(Stored entries)
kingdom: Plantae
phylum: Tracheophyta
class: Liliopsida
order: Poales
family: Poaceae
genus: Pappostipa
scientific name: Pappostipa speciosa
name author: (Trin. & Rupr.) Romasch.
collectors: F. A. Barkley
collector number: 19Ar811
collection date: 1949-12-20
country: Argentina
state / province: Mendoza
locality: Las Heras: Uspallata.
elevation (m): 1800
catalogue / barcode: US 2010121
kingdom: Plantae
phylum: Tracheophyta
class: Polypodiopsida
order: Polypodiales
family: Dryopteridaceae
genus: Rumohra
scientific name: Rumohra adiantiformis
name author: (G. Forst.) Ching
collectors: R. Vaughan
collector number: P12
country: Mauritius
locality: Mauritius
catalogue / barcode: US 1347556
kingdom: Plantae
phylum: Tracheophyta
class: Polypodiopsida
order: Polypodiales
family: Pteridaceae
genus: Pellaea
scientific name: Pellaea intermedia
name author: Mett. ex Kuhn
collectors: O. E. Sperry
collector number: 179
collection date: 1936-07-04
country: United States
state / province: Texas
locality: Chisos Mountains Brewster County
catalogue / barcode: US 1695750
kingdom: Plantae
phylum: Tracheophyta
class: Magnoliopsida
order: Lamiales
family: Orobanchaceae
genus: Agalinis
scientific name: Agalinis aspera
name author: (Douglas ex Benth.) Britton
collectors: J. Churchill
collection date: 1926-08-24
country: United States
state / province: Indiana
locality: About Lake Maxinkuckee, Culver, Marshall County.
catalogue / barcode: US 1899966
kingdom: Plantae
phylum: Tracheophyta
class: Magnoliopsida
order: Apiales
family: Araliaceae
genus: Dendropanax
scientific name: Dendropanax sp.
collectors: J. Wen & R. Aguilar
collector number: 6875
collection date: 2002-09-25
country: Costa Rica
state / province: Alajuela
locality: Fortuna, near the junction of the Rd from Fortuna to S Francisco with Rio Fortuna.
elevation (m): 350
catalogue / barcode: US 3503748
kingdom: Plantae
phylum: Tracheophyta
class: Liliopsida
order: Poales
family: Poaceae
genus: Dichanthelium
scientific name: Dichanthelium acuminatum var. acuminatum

AIM » Copy every line of the records above word for word, with no changes.

TASK SOLUTION »
kingdom: Plantae
phylum: Tracheophyta
class: Liliopsida
order: Poales
family: Poaceae
genus: Pappostipa
scientific name: Pappostipa speciosa
name author: (Trin. & Rupr.) Romasch.
collectors: F. A. Barkley
collector number: 19Ar811
collection date: 1949-12-20
country: Argentina
state / province: Mendoza
locality: Las Heras: Uspallata.
elevation (m): 1800
catalogue / barcode: US 2010121
kingdom: Plantae
phylum: Tracheophyta
class: Polypodiopsida
order: Polypodiales
family: Dryopteridaceae
genus: Rumohra
scientific name: Rumohra adiantiformis
name author: (G. Forst.) Ching
collectors: R. Vaughan
collector number: P12
country: Mauritius
locality: Mauritius
catalogue / barcode: US 1347556
kingdom: Plantae
phylum: Tracheophyta
class: Polypodiopsida
order: Polypodiales
family: Pteridaceae
genus: Pellaea
scientific name: Pellaea intermedia
name author: Mett. ex Kuhn
collectors: O. E. Sperry
collector number: 179
collection date: 1936-07-04
country: United States
state / province: Texas
locality: Chisos Mountains Brewster County
catalogue / barcode: US 1695750
kingdom: Plantae
phylum: Tracheophyta
class: Magnoliopsida
order: Lamiales
family: Orobanchaceae
genus: Agalinis
scientific name: Agalinis aspera
name author: (Douglas ex Benth.) Britton
collectors: J. Churchill
collection date: 1926-08-24
country: United States
state / province: Indiana
locality: About Lake Maxinkuckee, Culver, Marshall County.
catalogue / barcode: US 1899966
kingdom: Plantae
phylum: Tracheophyta
class: Magnoliopsida
order: Apiales
family: Araliaceae
genus: Dendropanax
scientific name: Dendropanax sp.
collectors: J. Wen & R. Aguilar
collector number: 6875
collection date: 2002-09-25
country: Costa Rica
state / province: Alajuela
locality: Fortuna, near the junction of the Rd from Fortuna to S Francisco with Rio Fortuna.
elevation (m): 350
catalogue / barcode: US 3503748
kingdom: Plantae
phylum: Tracheophyta
class: Liliopsida
order: Poales
family: Poaceae
genus: Dichanthelium
scientific name: Dichanthelium acuminatum var. acuminatum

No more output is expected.